Data analytics

hp17
Lab1.docx

31. There is no consistent way of defining an outlier that

everyone agrees upon. For example, some people refer

to an outlier that is any observation more than three standard

deviations from the mean. Other people use the box

plot definition, where an outlier (moderate or extreme)

is any observation more than 1.5 IQR from the edges of

the box, and some people care only about the extreme

box plot-type outliers, those that are 3.0 IQR from the

edges of the box. The file P02_18.xlsx contains daily

percentage changes in the S&P 500 index over several

years. Identify outliers—days when the percentage

change was unusually large in either a negative or positive

direction—according to each of these three definitions.

Which definition produces the most outliers?

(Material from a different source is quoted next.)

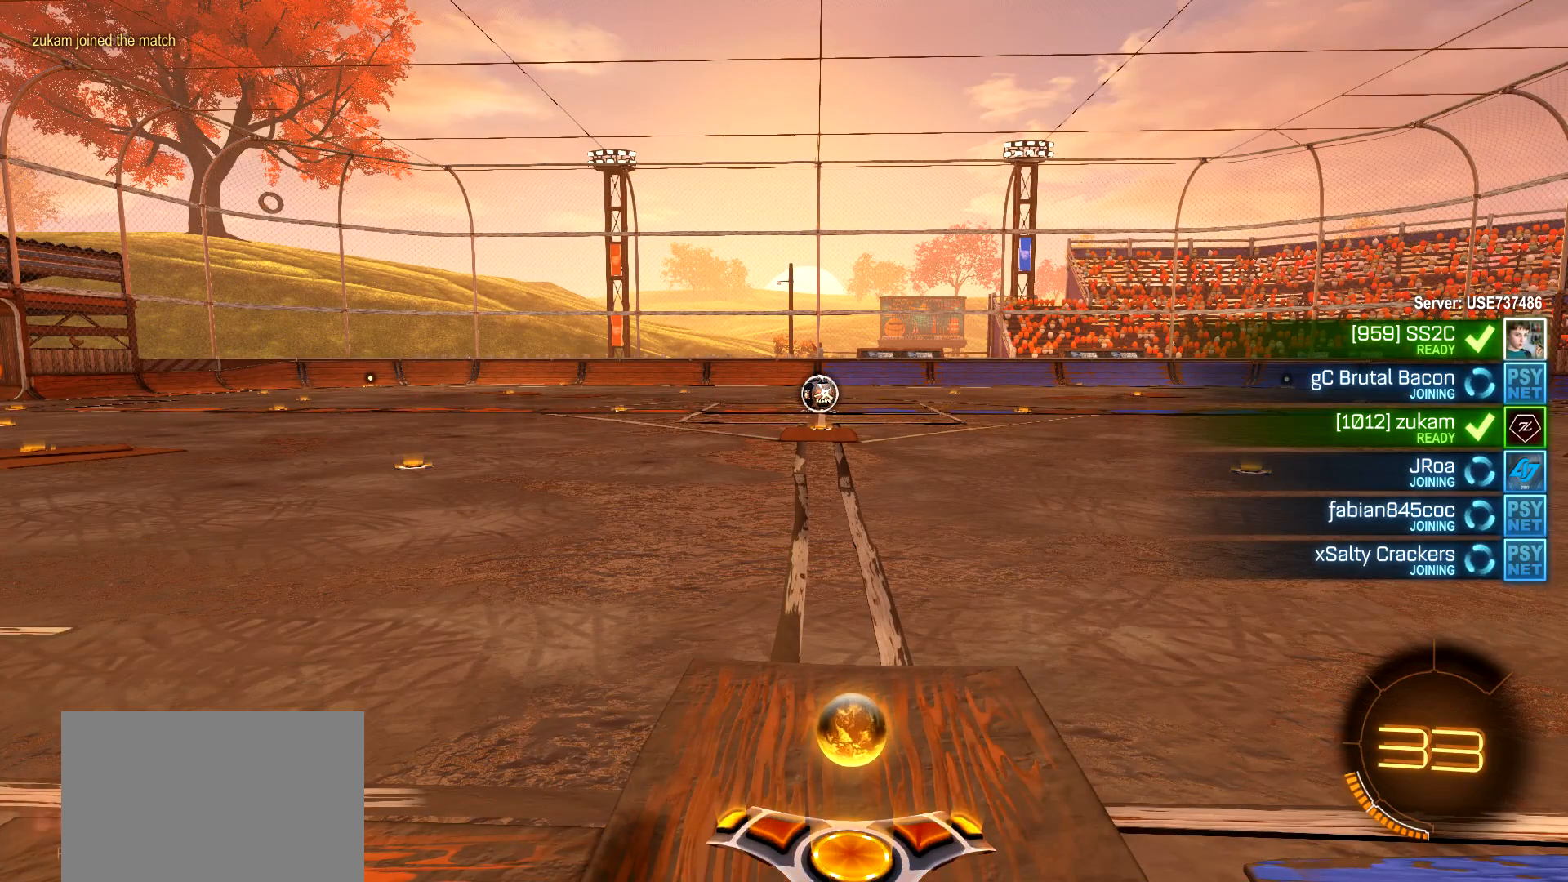
{"buttons": [], "left_stick": "center", "right_stick": "center", "events": [[100, "TRIANGLE", "down"], [250, "TRIANGLE", "up"]]}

37. The file P02_35.xlsx contains data from a survey of

500 randomly selected households. Use Excel filters to

answer the following questions.

a. Identify households that own their home and have a

monthly home mortgage payment in the top quartile

of the monthly payments for all households.

b. Identify households with monthly expenditures on

utilities that are within two standard deviations of

the mean monthly expenditure on utilities for all

households.

c. Identify households with total indebtedness (excluding

home mortgage) less than 10% of the household’s

primary annual income level.

56. The file P02_56.xlsx contains monthly values of

indexes that measure the amount of energy necessary

to heat or cool buildings due to outside temperatures.

(See the explanation in the Source sheet of the file.)

These are reported for each state in the United States

and also for several regions, as listed in the Locations

sheet, from 1931 to 2000. Create summary measures

and/or charts to see whether there is any indication of

temperature changes (global warming?) through time,

and report your findings.